#### Exercise brief:
In the data below, which lines hold the word "dashed"? Copy them.

#### Data shown:
====
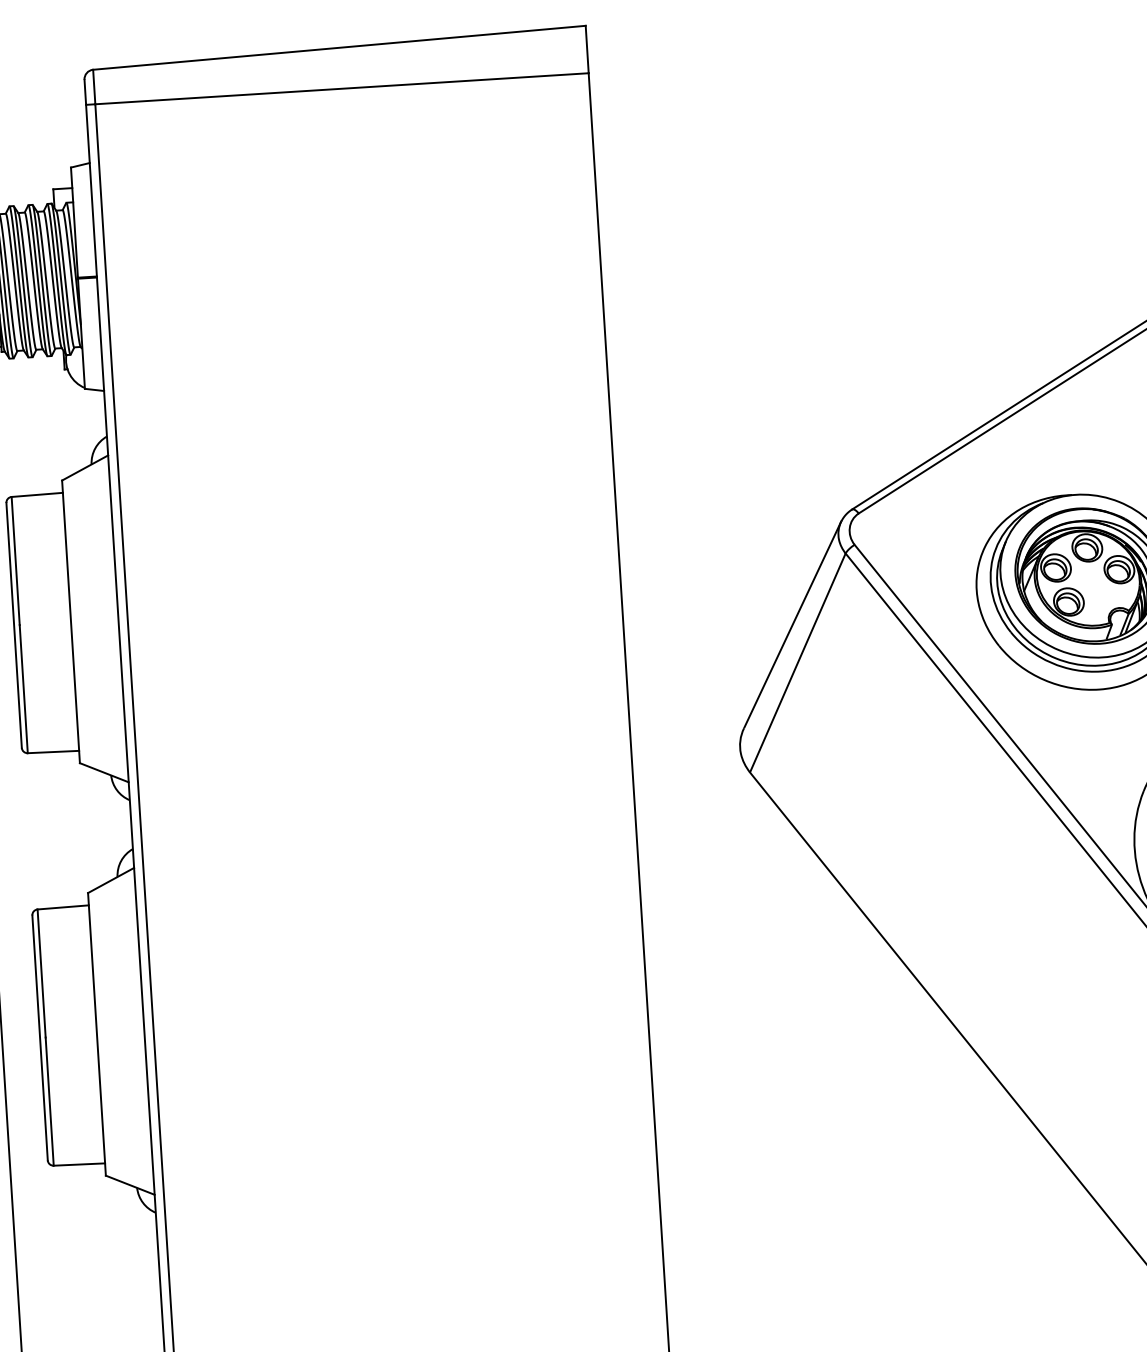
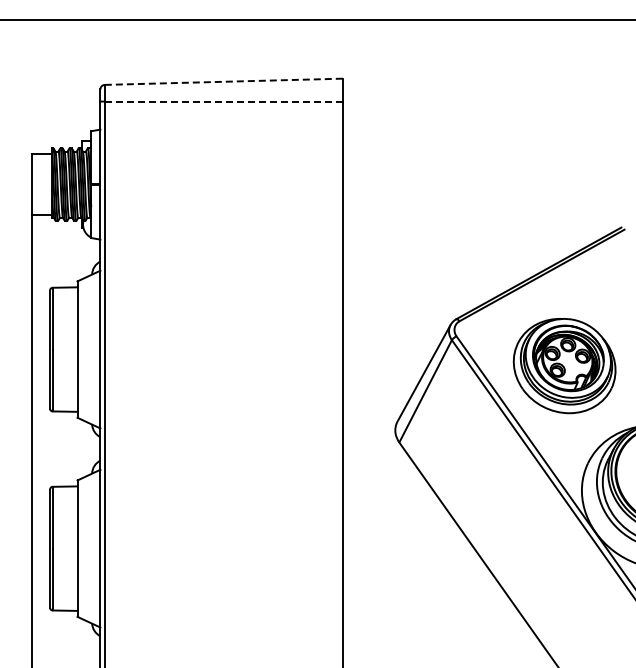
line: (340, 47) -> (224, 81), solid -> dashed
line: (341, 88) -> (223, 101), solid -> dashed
====
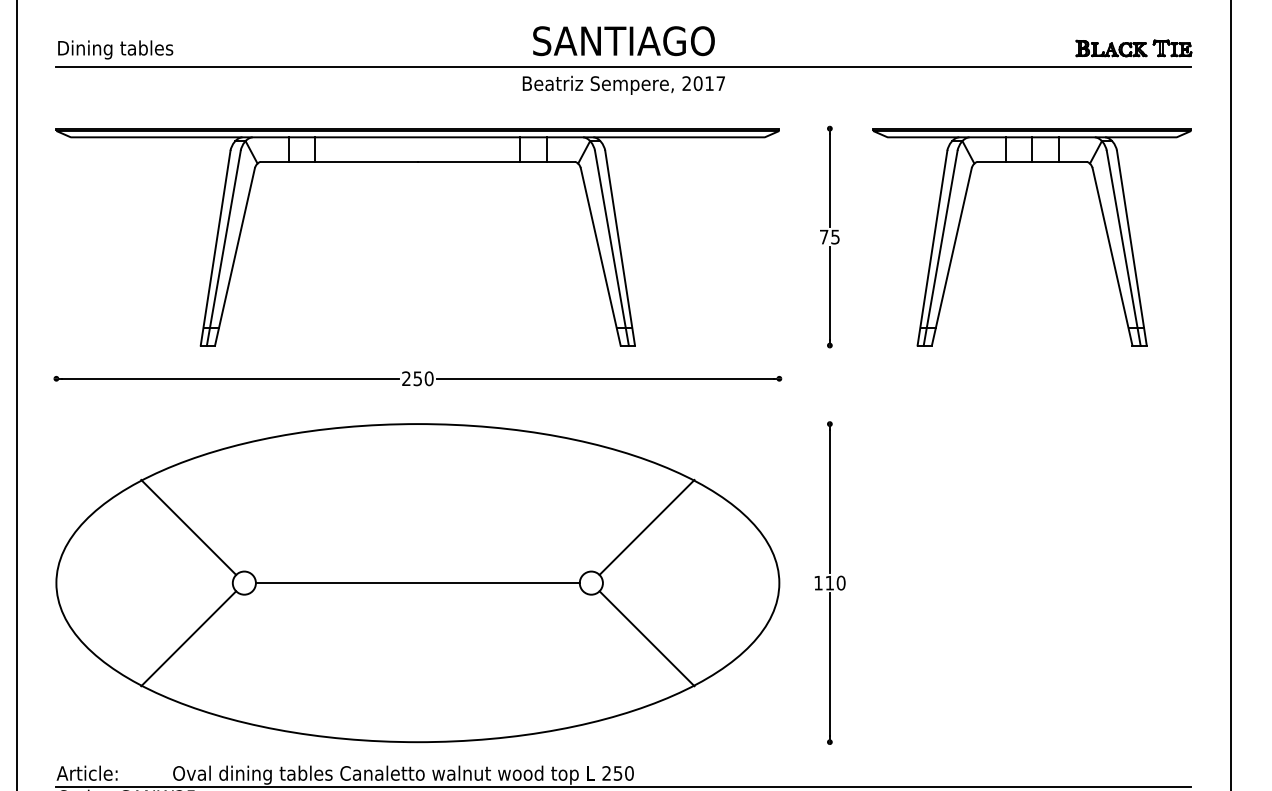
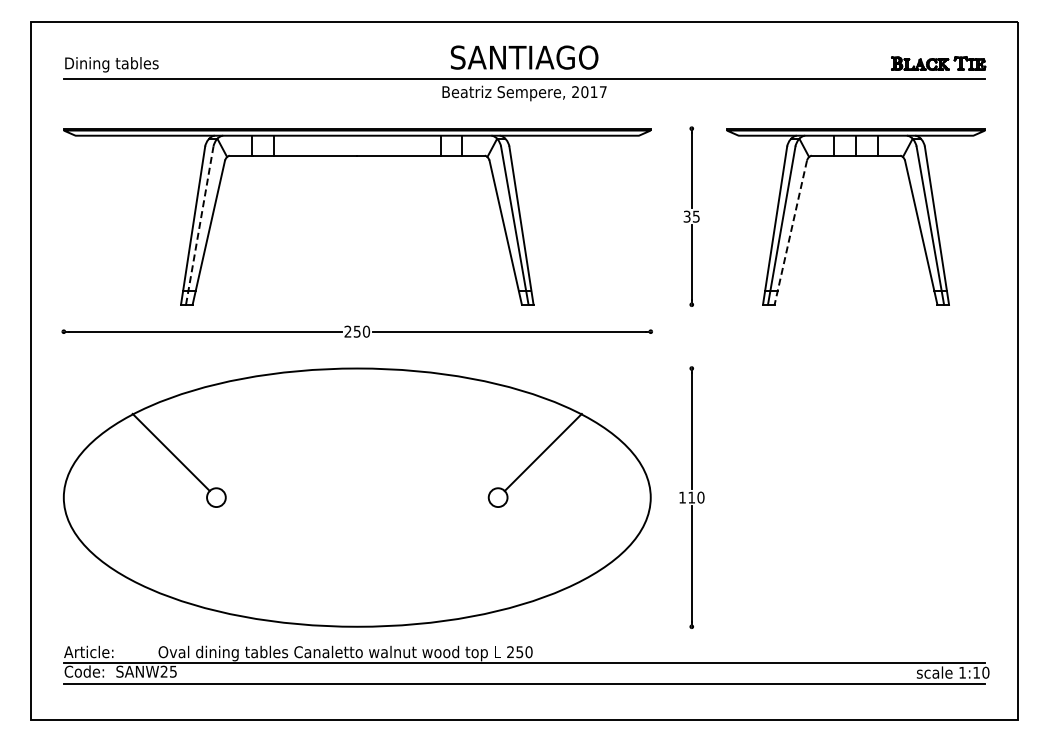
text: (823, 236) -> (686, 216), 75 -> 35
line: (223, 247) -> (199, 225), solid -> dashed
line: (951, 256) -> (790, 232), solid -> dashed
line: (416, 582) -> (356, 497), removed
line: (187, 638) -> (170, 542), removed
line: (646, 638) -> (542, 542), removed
====
#### Answer for this exercise:
line: (340, 47) -> (224, 81), solid -> dashed
line: (341, 88) -> (223, 101), solid -> dashed
line: (223, 247) -> (199, 225), solid -> dashed
line: (951, 256) -> (790, 232), solid -> dashed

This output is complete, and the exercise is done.